A case study of Crowdsourcing the monitoring of the CahowCam and other Wildlife Cams.
The Nonsuch Expeditions CahowCams have once again this year been live streaming for 6+ months from the underground Cahow burrows on Nonsuch Island. Whilst these 24/7 video streams present many opportunities to learn more about our subjects, it is impossible (and unrealistic) to expect our small team to be monitoring them 24 hours a day, 7 days a week for 6+ months, and invariably significant events are missed.
This year our online viewers watched over 8.5 million minutes of CahowCam video over the 6 month period, all logging in when their schedules permit from different time zones around the world. This resulted in there being multiple if not hundreds or thousands of viewers online at any one point in time, and given the right tools they were able to log and and report significant events to us which we could then re-confirm by going back to the video archive being created at Cornell.
As a perfect example, on March 20th 2017, at 2:50 am local time, a planarian flatworm (possibly the snail eating variety) dropped from the roof onto the back of our Cahow chick. Our local Team was online but not watching at that exact moment, however one of our regular viewers who lives in Japan, was not only watching but recognized that this was something to possibly be concerned about and tweeted to us and other followers tagging our @BermudaCahowCam Twitter account including video frame grabs showing the intruder.
Bermuda is known to have three varieties of flatworms, two of which are flesh eaters that will for example kill and eat snails. The variety known to be on Nonsuch targets primarily earth worms, however there was concern that if this one was of the snail eating variety it might somehow harm the young Cahow chick.

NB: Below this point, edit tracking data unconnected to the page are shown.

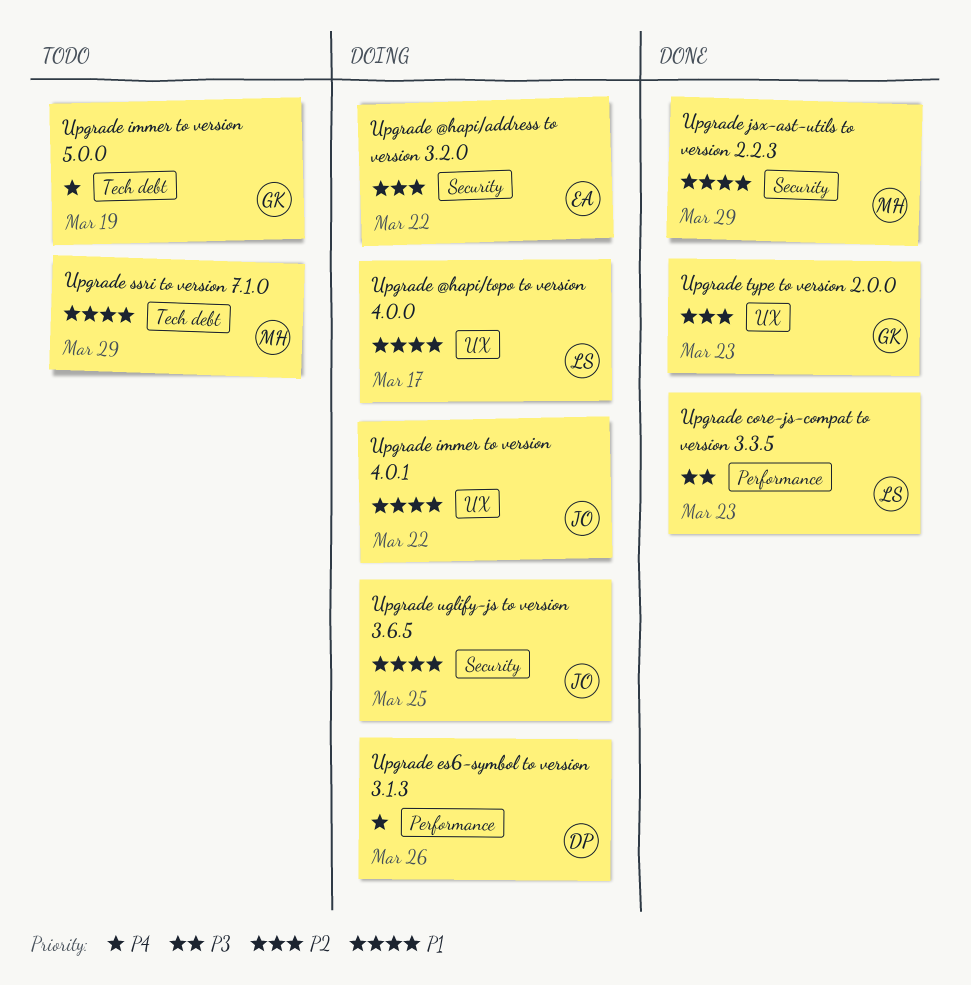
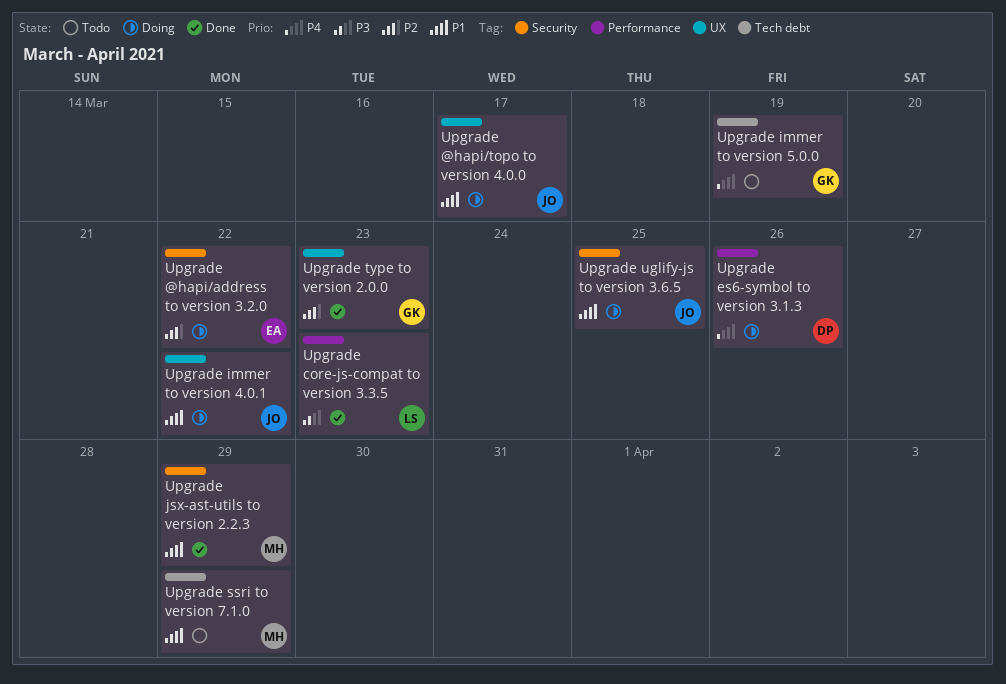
Upgrade @hapi/topo to version 4.0.0, owner: LS -> JO

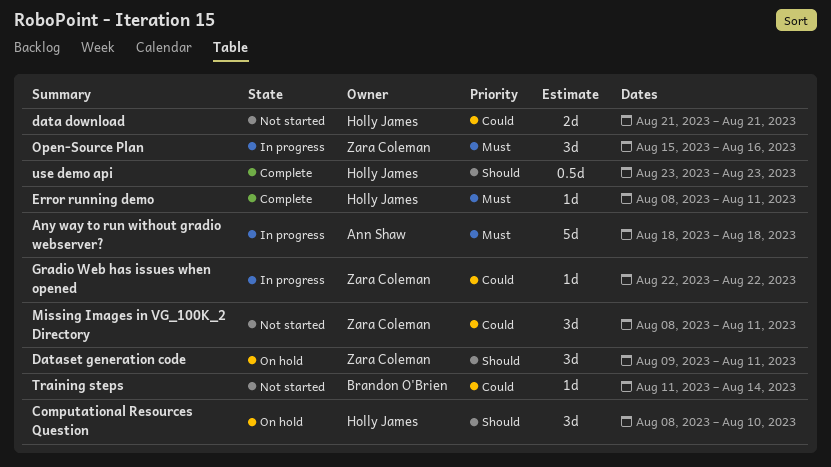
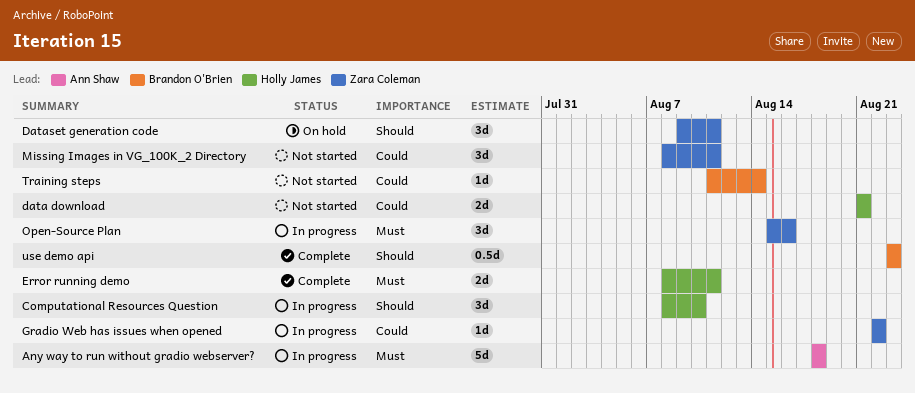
Computational Resources Question, status: On hold -> In progress
Error running demo, estimate: 1d -> 2d
use demo api, owner: Holly James -> Brandon O'Brien

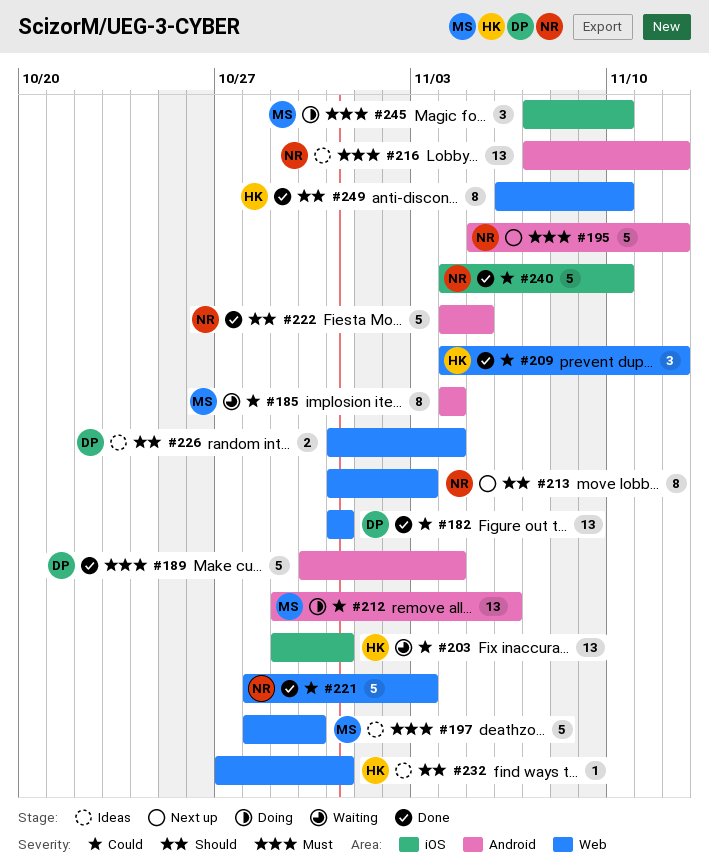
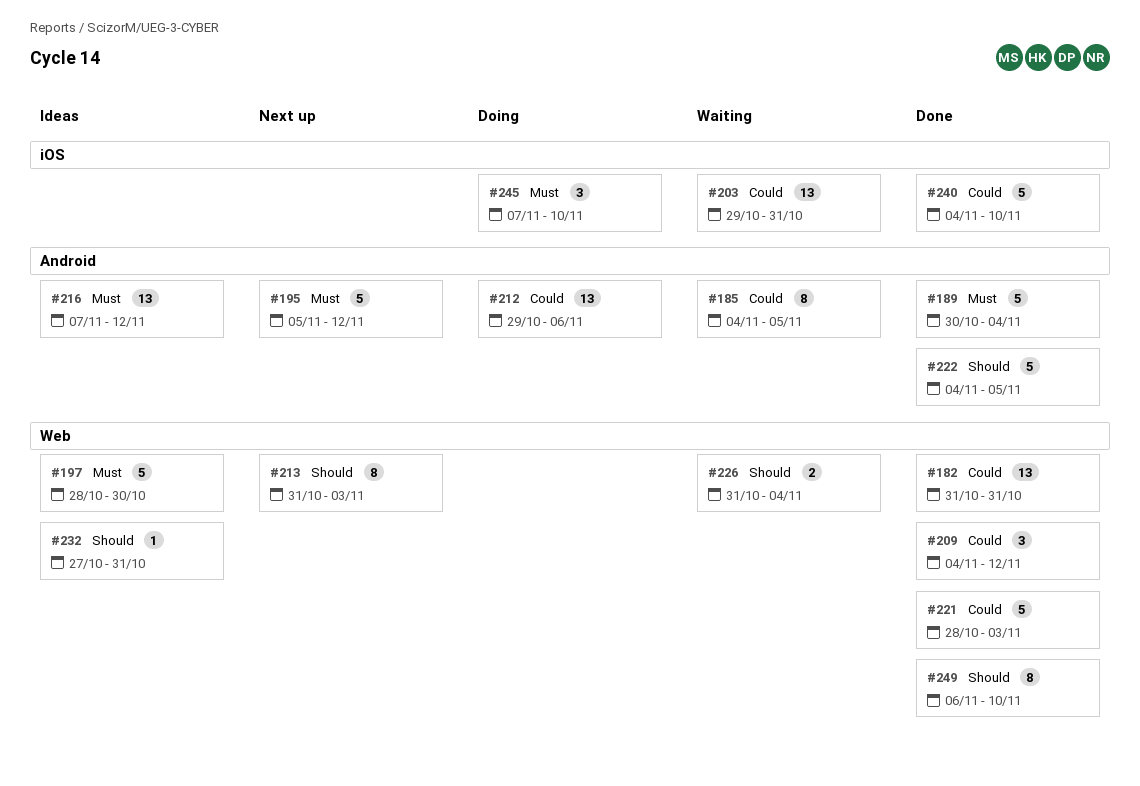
#185, due: Nov 4 -> Nov 5
#226, status: Ideas -> Waiting

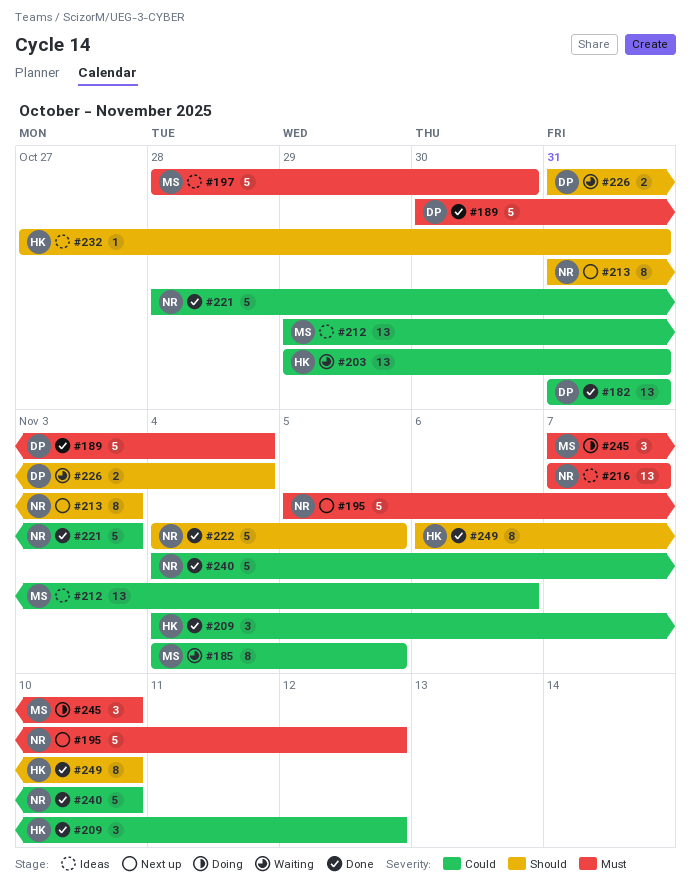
#212, status: Doing -> Ideas
#216, due: Nov 12 -> Nov 7

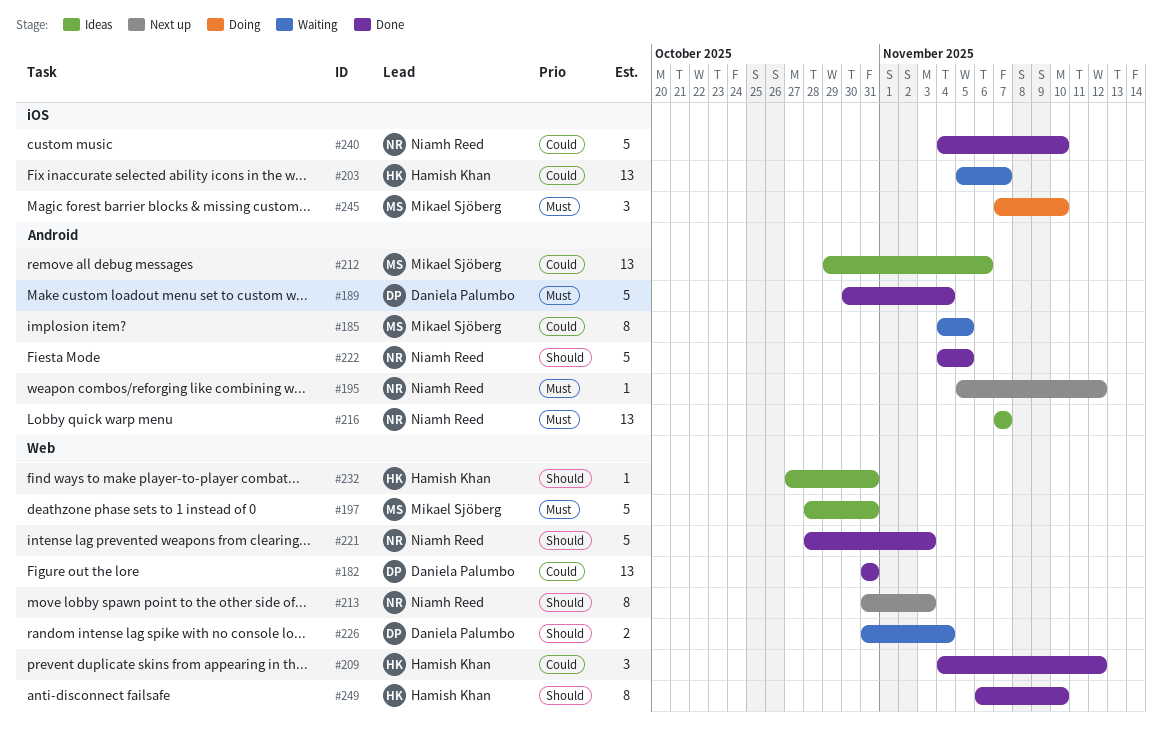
#195, estimate: 5 -> 1
#197, due: Oct 30 -> Oct 31
#203, start: Oct 29 -> Nov 5
#203, due: Oct 31 -> Nov 7
#221, priority: Could -> Should

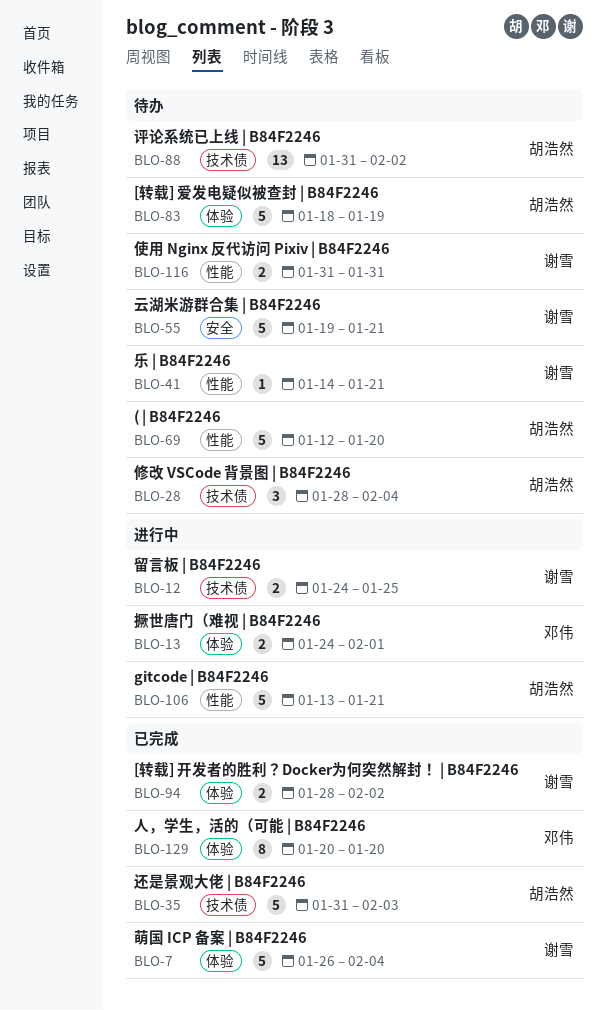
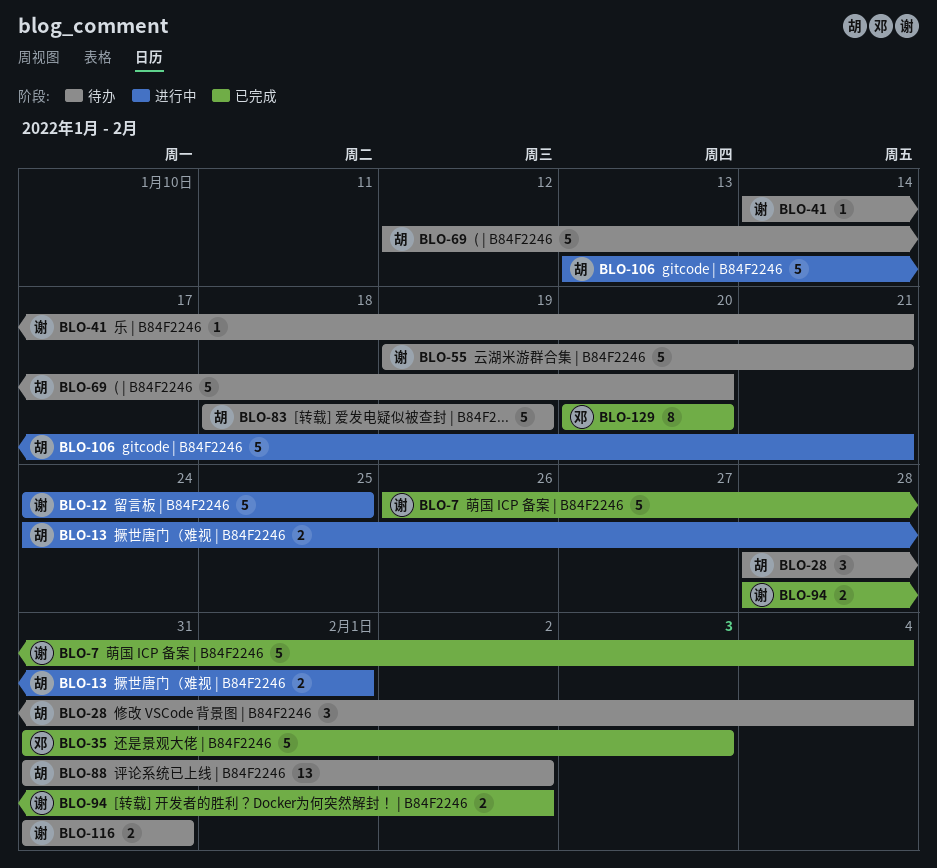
BLO-12, estimate: 2 -> 5
BLO-13, owner: 邓伟 -> 胡浩然
BLO-35, owner: 胡浩然 -> 邓伟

Alerted by our Twitter feed we woke up Jeremy who started preparing to go to the boat to rush out to Nonsuch to remove the worm, whilst in parallel we reached out to our partners at Cornell to review the high resolution footage of the intrusion.
Fortuntaley Cornell was quickly able to confirm from their higher resolution video that the worm could be seen exiting the burrow via the tunnel a few minutes after it arrived so the "crisis" was averted, nonetheless this is a very good example of how we can and should crowdsource our followers to help monitor these feeds. There were in fact many other never before documented incidents captured this season including an adult Cahow intruder that almost killed, our at the time, very young chick.
This year once "Shadow" fledged and the season officially wrapped up, we left the camera running to document what would happen to the nest after the Cahows left, and sure enough, as first documented last year, a very lost Storm Petrel moved in to make a nest and try to attract a mate. As much of this activity happens between midnight and 5 am our Citizen Scientist followers are again helping log his activities including a "battle" with two crabs that we might otherwise have missed.